● WORK TO COMPLETE
Please state the number of lines in the listing that contain the word "down", and nothing else.

● PROVIDED RECORDS
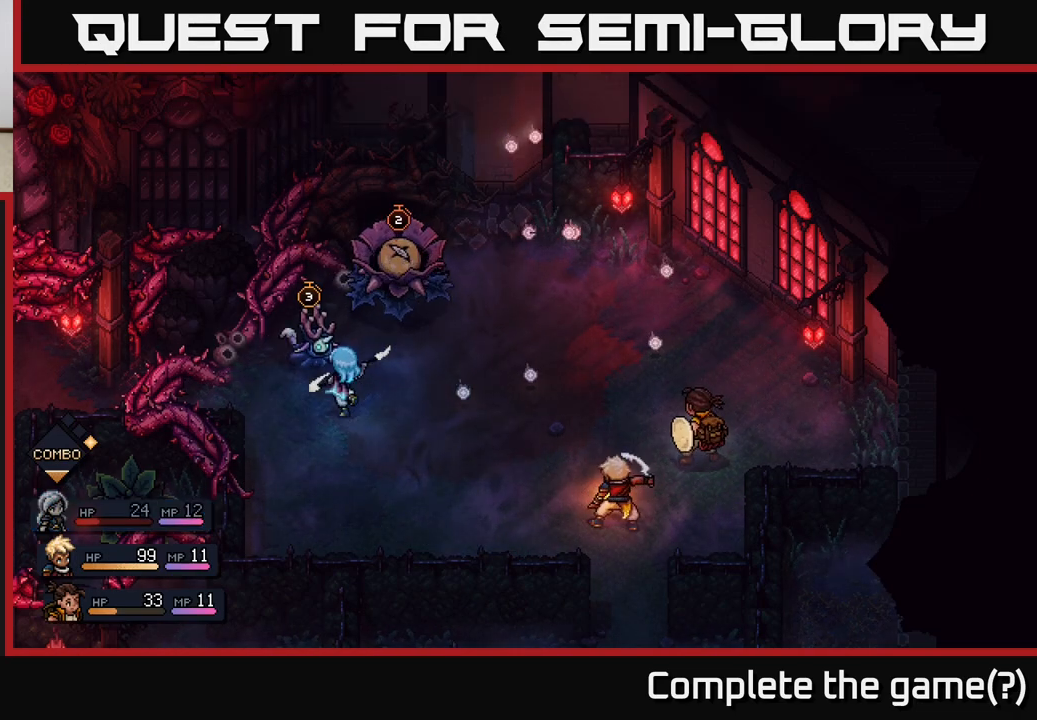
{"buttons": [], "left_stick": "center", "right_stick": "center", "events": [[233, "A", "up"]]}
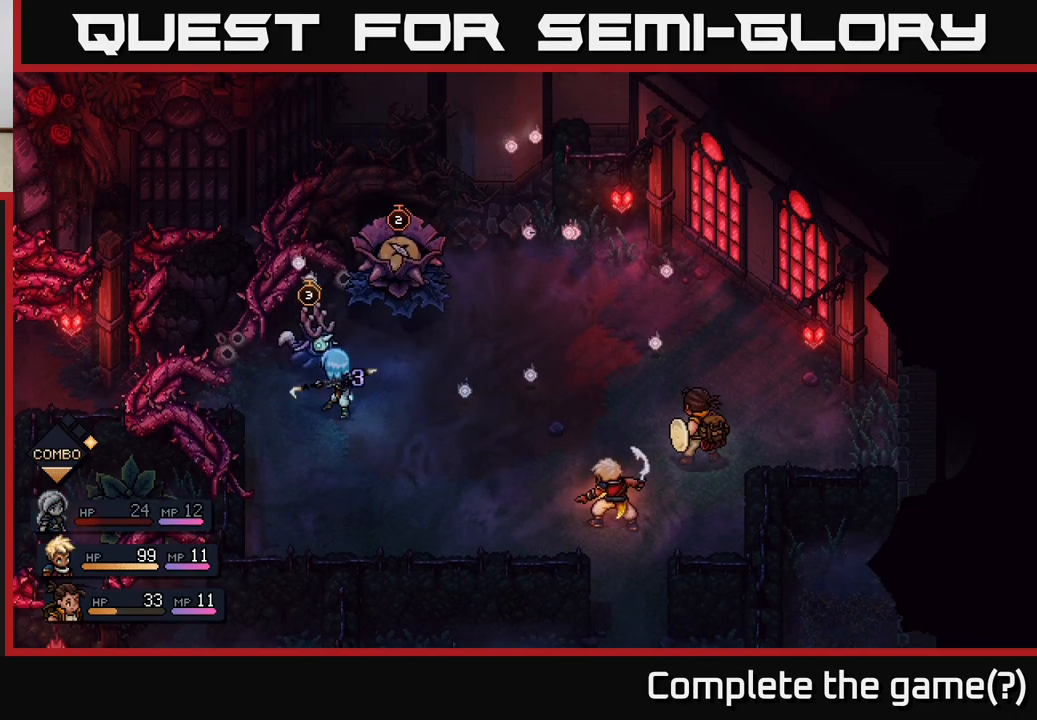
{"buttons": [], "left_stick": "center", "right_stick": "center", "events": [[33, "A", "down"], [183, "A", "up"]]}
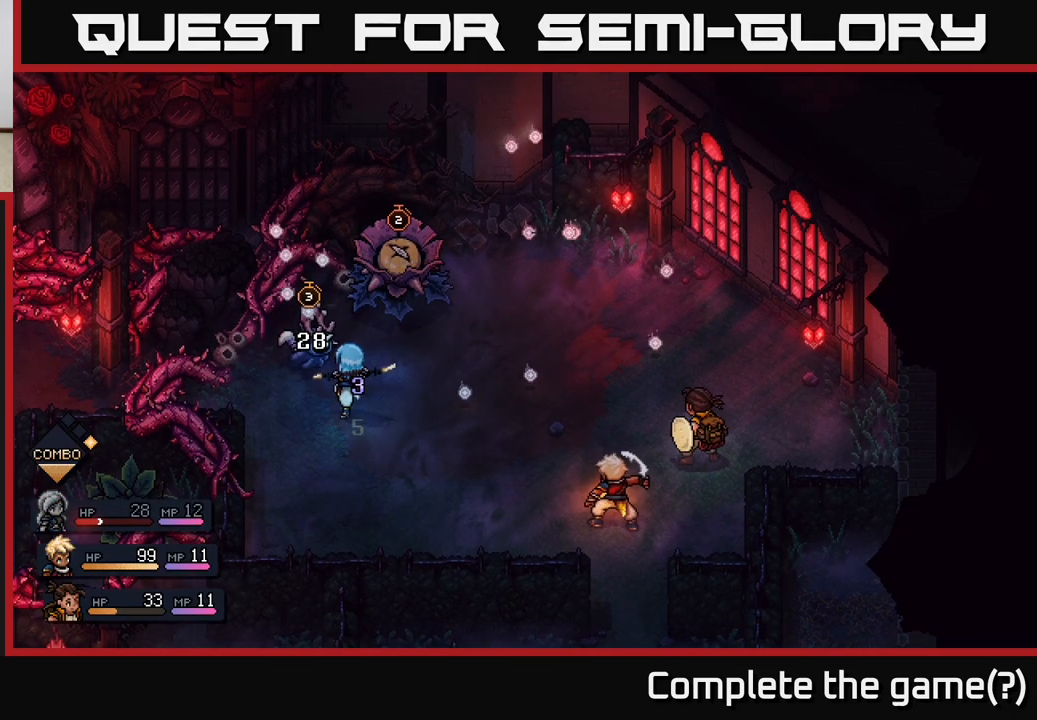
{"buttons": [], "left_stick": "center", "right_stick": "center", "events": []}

...

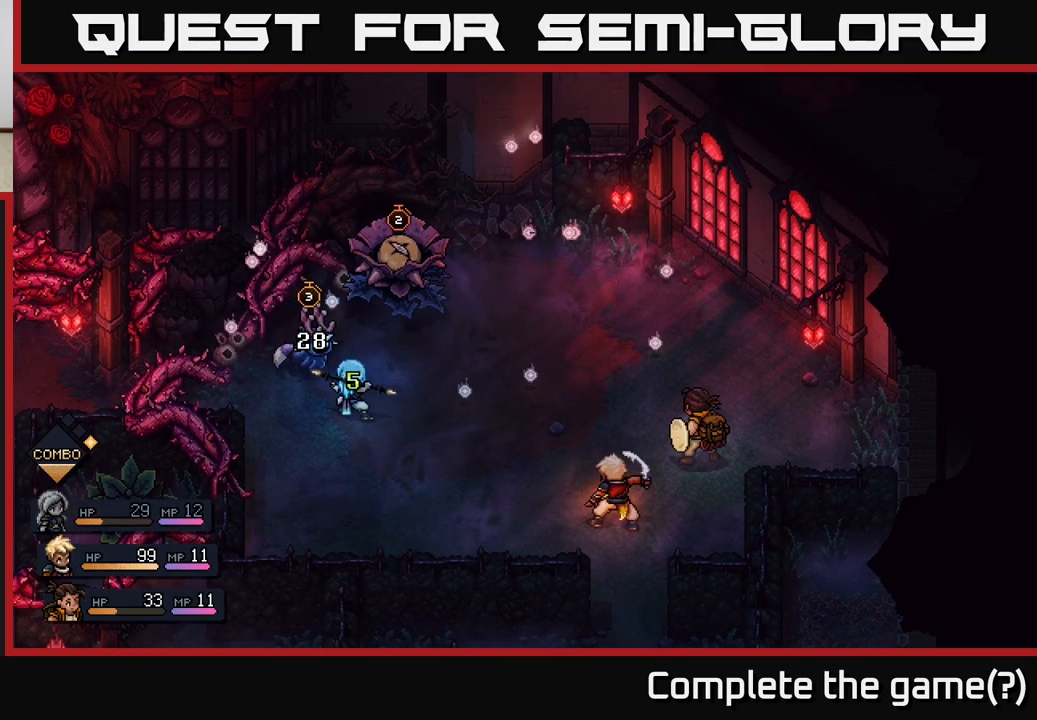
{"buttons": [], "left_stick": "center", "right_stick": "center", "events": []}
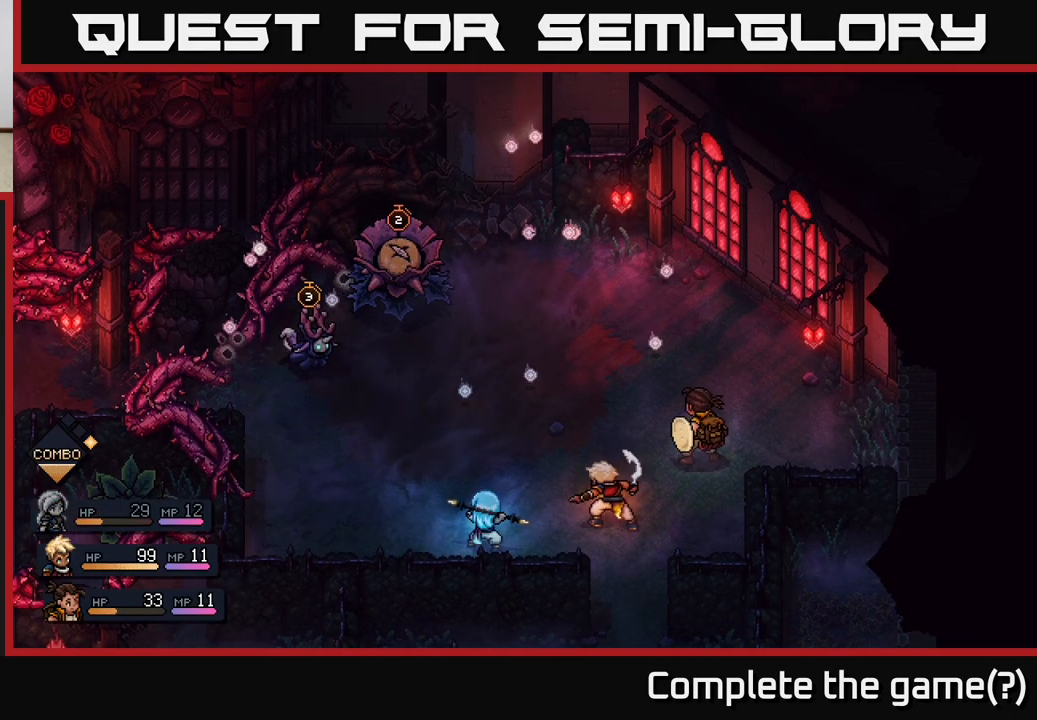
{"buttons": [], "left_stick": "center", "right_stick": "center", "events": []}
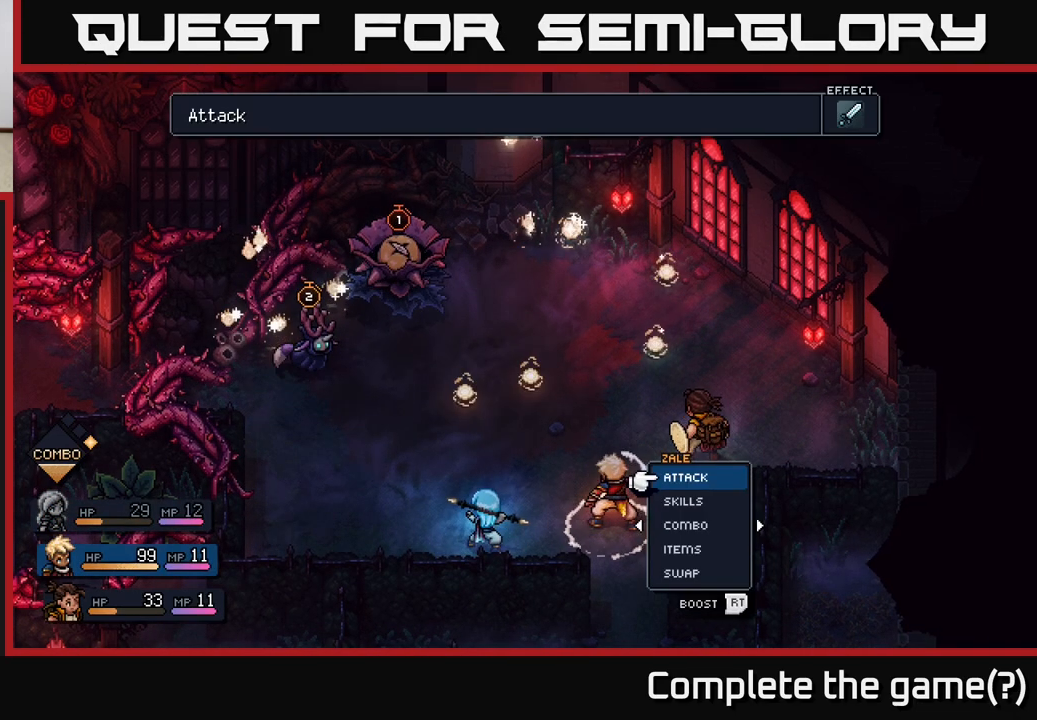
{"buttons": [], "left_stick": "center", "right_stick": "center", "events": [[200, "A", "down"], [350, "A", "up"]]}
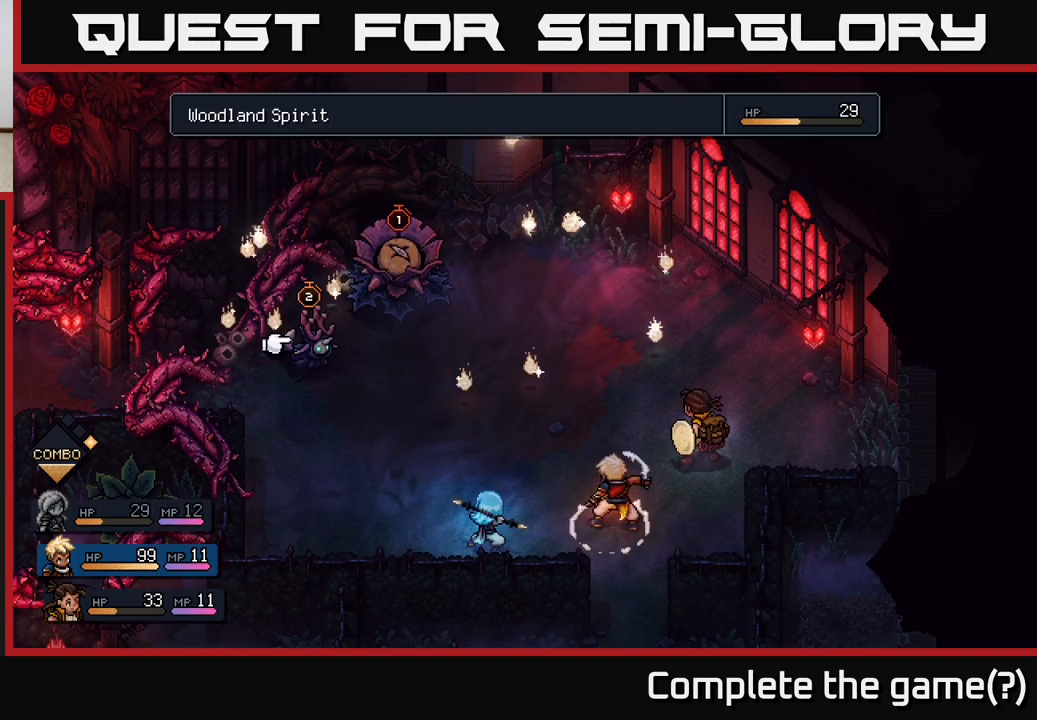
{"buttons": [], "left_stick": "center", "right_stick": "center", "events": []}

● REPLY TO THE EXERCISE
2